→ Saved data entries
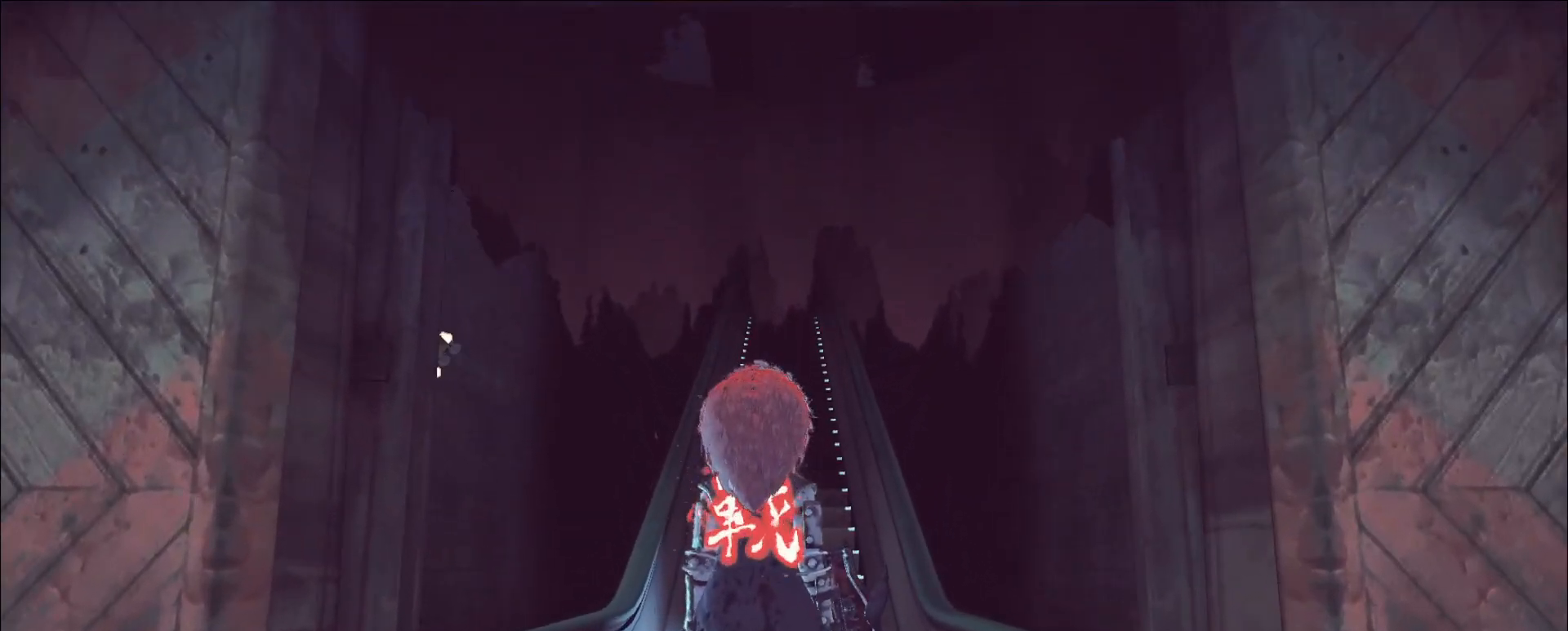
{"keys": [], "mouse": [], "events": []}
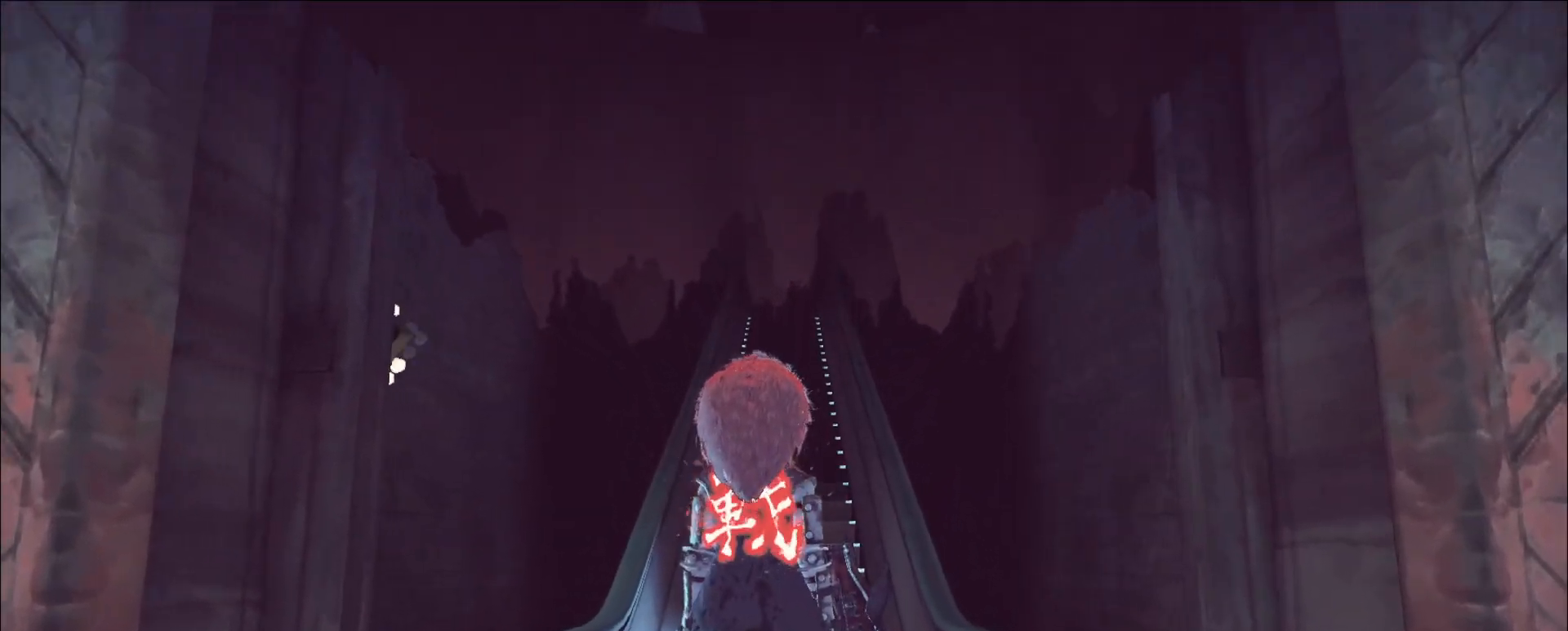
{"keys": [], "mouse": [], "events": []}
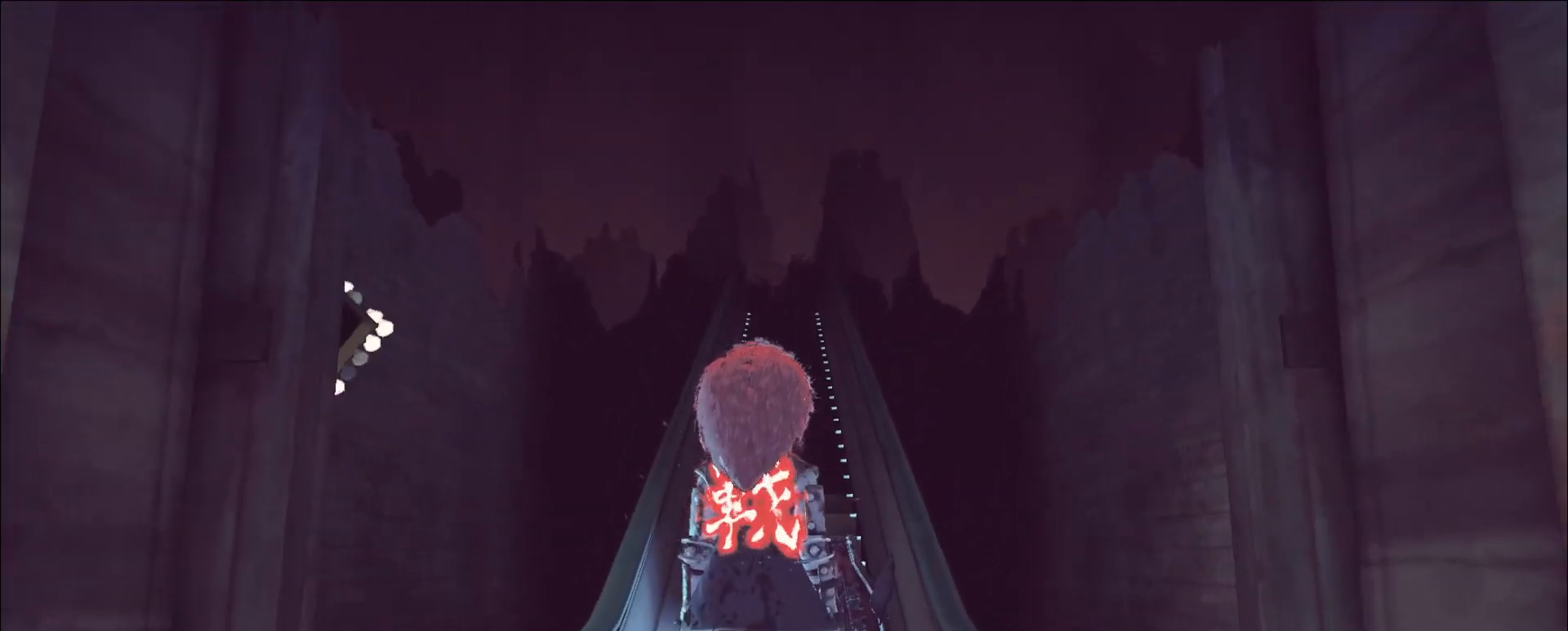
{"keys": [], "mouse": [], "events": [[160, "mouse_left", "down"], [240, "mouse_left", "up"], [400, "mouse_left", "down"], [520, "mouse_left", "up"]]}
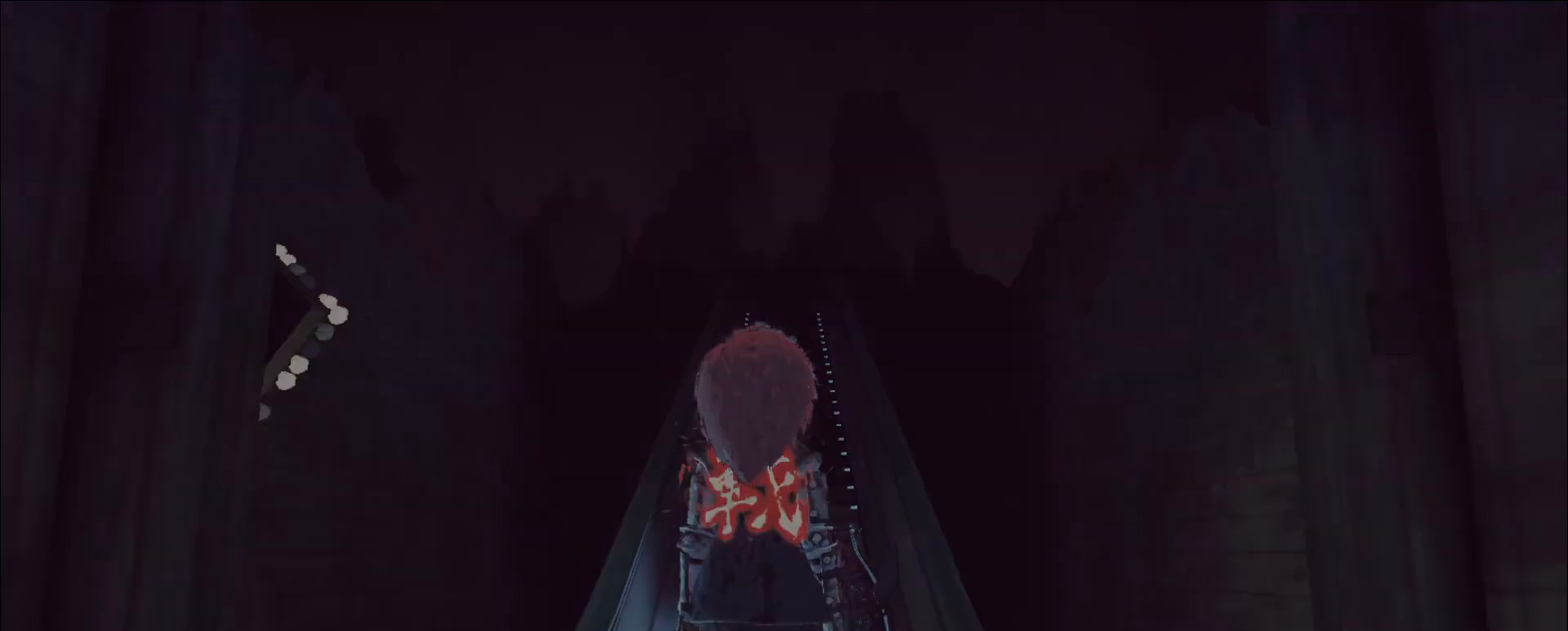
{"keys": [], "mouse": [], "events": [[40, "mouse_left", "down"], [120, "mouse_left", "up"]]}
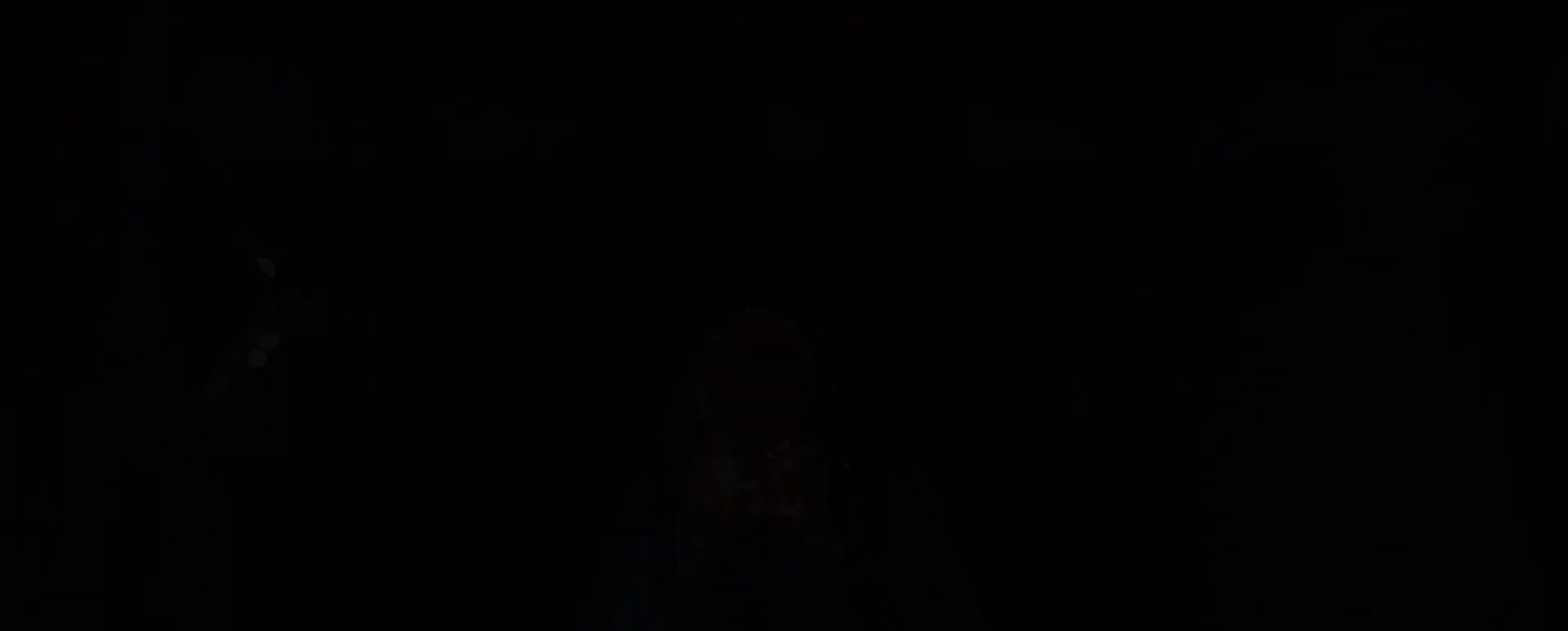
{"keys": [], "mouse": [], "events": [[80, "mouse_wheel", "down"], [200, "mouse_wheel", "up"]]}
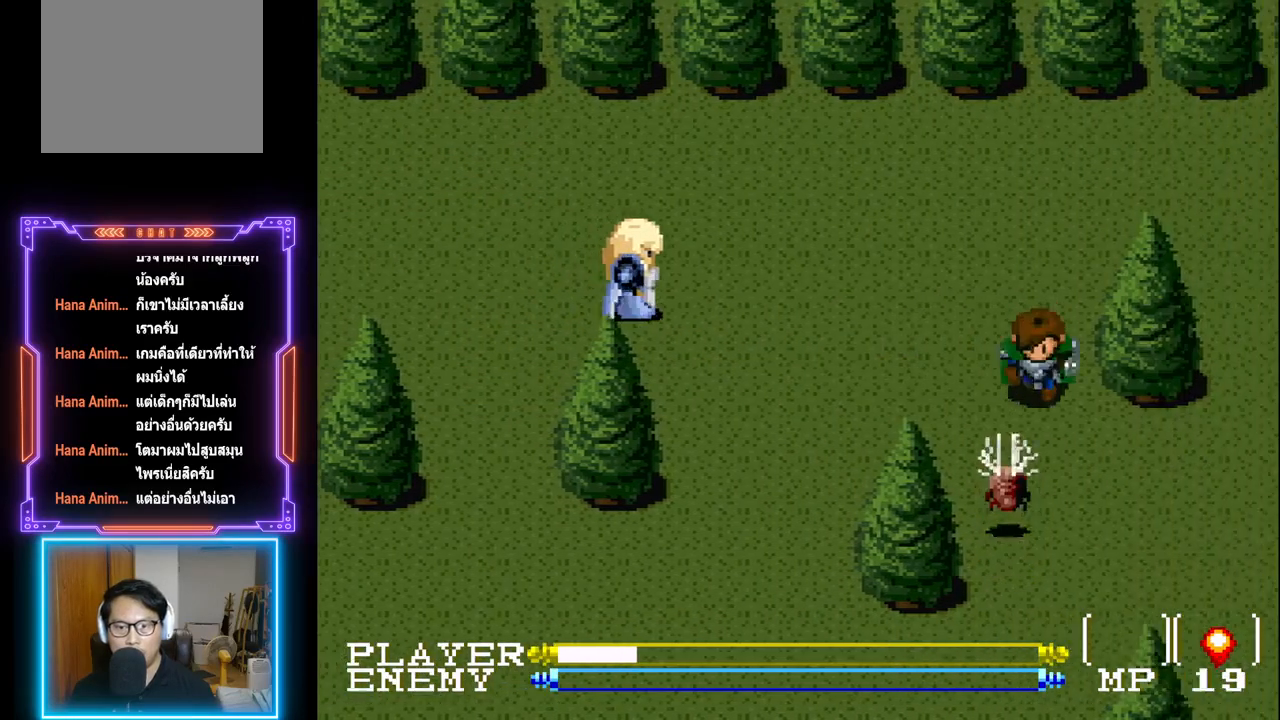
Gameplay with a controller (PlayStation layout); each line is a JSON object with the inputs held at the frame after it. "events" lists button and stick changes between this image and that frame as [ms after this image, input, new state], when the widget could be followed in between. Not read: L3 R3 right_stick.
{"buttons": [], "left_stick": "center", "events": [[117, "DPAD_DOWN", "up"], [217, "R1", "down"], [350, "R1", "up"]]}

→ Exercise details
Report the count, and only the count, of lines in the records above that contain "keys".

→ Result of the exercise
5